Intel pins exascale dreams to Knights Ferry

Intel is predicting the next wave of supercomputing will be founded on its many-integrated x86 core architecture, which is in development.

Intel's Kirk Skaugen has said the next wave of supercomputing will be founded on its Knights Ferry chip architecture. Photo credit: Jack Clark

The many-integrated core (MIC) architecture, which Intel said on Monday was on track for a debut in 2012, is the company's best contender for scaling supercomputers to 1,000 petaflops — an exaflop — by 2018.

"We want to get CAT scans down to where you can get real-time information on the operating table," Intel's general datacentre manager, Kirk Skaugen, told journalists at a press conference. "We think exascale workloads will absolutely be involved in that to help make the world a better environment."

K Computer, the world's fastest computer as of June, is a system capable of 8.16 petaflops, according to the Top500 supercomputer list.

Intel hopes the 22nm Tri-Gate Knights Ferry and its successors will "deliver a hundred times the performance of today while only increasing power by two times", Skaugen said, noting that the 9MW that K Computer consumes — enough to power almost 10,000 family homes — is unsustainable.

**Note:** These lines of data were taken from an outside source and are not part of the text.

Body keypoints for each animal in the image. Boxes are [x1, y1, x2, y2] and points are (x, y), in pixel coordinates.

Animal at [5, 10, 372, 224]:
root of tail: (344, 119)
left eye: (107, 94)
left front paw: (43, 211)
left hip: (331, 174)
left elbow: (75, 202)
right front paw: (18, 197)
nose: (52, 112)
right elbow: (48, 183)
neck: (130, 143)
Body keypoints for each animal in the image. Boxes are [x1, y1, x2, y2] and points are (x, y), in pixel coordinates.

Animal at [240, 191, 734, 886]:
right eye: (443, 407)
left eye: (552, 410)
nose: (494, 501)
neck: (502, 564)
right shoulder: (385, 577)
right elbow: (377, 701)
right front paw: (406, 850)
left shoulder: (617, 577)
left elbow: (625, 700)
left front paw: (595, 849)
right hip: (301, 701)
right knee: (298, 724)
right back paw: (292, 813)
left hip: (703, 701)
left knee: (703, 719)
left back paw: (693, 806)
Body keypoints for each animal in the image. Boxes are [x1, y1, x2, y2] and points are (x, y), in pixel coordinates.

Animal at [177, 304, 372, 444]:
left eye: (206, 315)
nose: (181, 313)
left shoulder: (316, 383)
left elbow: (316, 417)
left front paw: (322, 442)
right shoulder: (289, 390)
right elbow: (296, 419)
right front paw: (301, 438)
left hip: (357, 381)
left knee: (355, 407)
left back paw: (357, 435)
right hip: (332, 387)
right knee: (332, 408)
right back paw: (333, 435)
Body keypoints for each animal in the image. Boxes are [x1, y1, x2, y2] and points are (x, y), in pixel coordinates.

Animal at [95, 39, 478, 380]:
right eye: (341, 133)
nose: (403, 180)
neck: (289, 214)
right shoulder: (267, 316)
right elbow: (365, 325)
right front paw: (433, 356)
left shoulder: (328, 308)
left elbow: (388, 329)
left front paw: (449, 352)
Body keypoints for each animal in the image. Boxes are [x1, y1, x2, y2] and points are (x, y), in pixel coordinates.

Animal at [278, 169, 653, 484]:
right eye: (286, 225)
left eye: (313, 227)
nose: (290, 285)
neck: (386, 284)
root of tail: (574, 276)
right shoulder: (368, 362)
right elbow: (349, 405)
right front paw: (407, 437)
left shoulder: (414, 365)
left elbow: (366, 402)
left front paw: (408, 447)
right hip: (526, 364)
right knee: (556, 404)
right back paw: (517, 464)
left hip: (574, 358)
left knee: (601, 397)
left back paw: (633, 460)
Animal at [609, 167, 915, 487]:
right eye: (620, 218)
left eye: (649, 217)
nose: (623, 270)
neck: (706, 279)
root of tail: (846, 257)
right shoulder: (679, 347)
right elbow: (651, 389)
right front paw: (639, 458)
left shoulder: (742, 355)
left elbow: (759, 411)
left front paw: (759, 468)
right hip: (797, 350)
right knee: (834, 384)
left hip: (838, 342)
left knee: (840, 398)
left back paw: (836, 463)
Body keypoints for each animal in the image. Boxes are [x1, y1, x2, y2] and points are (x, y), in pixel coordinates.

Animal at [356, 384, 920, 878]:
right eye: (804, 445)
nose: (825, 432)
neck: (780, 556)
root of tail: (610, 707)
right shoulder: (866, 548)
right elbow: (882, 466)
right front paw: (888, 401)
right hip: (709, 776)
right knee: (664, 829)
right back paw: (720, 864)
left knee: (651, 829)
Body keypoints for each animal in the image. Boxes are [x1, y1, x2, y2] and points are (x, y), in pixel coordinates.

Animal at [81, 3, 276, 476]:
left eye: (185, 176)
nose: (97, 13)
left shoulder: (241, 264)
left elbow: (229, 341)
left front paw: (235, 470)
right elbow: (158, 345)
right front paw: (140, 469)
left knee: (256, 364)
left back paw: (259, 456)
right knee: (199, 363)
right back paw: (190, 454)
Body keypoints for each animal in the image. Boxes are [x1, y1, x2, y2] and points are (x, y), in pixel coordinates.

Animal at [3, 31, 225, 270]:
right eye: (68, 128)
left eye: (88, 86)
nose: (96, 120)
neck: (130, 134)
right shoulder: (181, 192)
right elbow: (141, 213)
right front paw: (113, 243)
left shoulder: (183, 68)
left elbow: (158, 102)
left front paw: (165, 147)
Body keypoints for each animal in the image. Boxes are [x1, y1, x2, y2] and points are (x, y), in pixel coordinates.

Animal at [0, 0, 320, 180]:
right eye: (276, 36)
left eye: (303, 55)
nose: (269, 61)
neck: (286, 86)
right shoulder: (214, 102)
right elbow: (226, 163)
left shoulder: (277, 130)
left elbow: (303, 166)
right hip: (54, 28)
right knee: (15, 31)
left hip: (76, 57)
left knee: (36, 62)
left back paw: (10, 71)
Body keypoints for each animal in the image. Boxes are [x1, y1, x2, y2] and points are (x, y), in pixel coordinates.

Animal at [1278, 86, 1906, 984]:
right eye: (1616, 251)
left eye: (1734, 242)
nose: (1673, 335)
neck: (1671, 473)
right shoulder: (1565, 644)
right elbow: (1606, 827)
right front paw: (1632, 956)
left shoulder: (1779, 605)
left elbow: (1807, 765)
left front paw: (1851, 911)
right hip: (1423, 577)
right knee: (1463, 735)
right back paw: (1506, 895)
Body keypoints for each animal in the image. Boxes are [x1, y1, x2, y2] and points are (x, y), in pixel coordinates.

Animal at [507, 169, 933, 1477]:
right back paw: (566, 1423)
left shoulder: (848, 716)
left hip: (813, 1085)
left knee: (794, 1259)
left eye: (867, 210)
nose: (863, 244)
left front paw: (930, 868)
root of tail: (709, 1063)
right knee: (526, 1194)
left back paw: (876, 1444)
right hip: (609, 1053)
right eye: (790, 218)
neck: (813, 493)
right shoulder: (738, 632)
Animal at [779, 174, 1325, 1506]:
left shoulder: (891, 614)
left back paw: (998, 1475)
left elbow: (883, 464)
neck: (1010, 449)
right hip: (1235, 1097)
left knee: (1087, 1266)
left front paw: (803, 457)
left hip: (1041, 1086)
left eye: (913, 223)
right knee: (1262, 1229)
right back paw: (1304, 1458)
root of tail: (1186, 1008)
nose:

To create the system, Intel and supercomputer specialists SGI have announced a strategic development partnership.

SGI plans to integrate MIC into its SGI Altix ICE servers. The company said MIC will become "a key part of its exascale strategy".

The world of proprietary high-end machines is going to go the way of the mainframe.

– Kirk Skaugen, Intel

Skaugen said he doubts Intel's high-performance computing (HPC) competitors, such as IBM with its Power7 chip architecture, will be able to maintain development at a pace sufficient to reach an exaflop before Intel.

"The world of proprietary high-end machines is going to go the way of the mainframe," he said.

"I can barely [develop MIC] when I have thousands of customers, and I need government support even with broad commercial applicability," he told ZDNet UK. "When you compare that with trying to build a proprietary system, [Intel's method] seems more of an advantage."

Skaugen admitted there were challenges involved in moving to an exaflop, with areas such as power efficiency, I/O rates, and on-chip and inter-chip communication all in need of development.

Broader than HPC

Intel hopes MIC will be suited for more than just the very top tier of HPC operators, with applications for businesses as well as non-commercial agencies. "We're not building MIC for 10 computers, we're not building it for 100 computers," Skaugen told ZDNet UK. "We think we can scale down to 16- and 64-node [compute] clusters, and we think that's very attractive to governments of the world."

The company hopes to apply the chip to large and medium-sized enterprises as well, "because no one wants to go and spend hundreds of millions if not billions of dollars to get somewhere just to have one computer", he said.

Beyond HPC, the chip can also be applied to business tasks such as data analytics or online transaction processing, Skaugen said.

A baby compared to Xeon

Whatever happens, MIC-architecture chips will remain a minority interest compared to Xeon, the company's mainstay for cloud computing applications and general-purpose servers, Skaugen said.

"Xeon, even in HPC, will be the vast majority of our volume in any scenario, probably 85-90 percent," he said. Skaugen noted that the company's low-power chip Atom, which targets devices otherwise likely to be powered by ARM, is "less than five percent of our volume".

"It's going to take years to get MIC into the mainstream; we're talking about 2018 for mainstream," he said.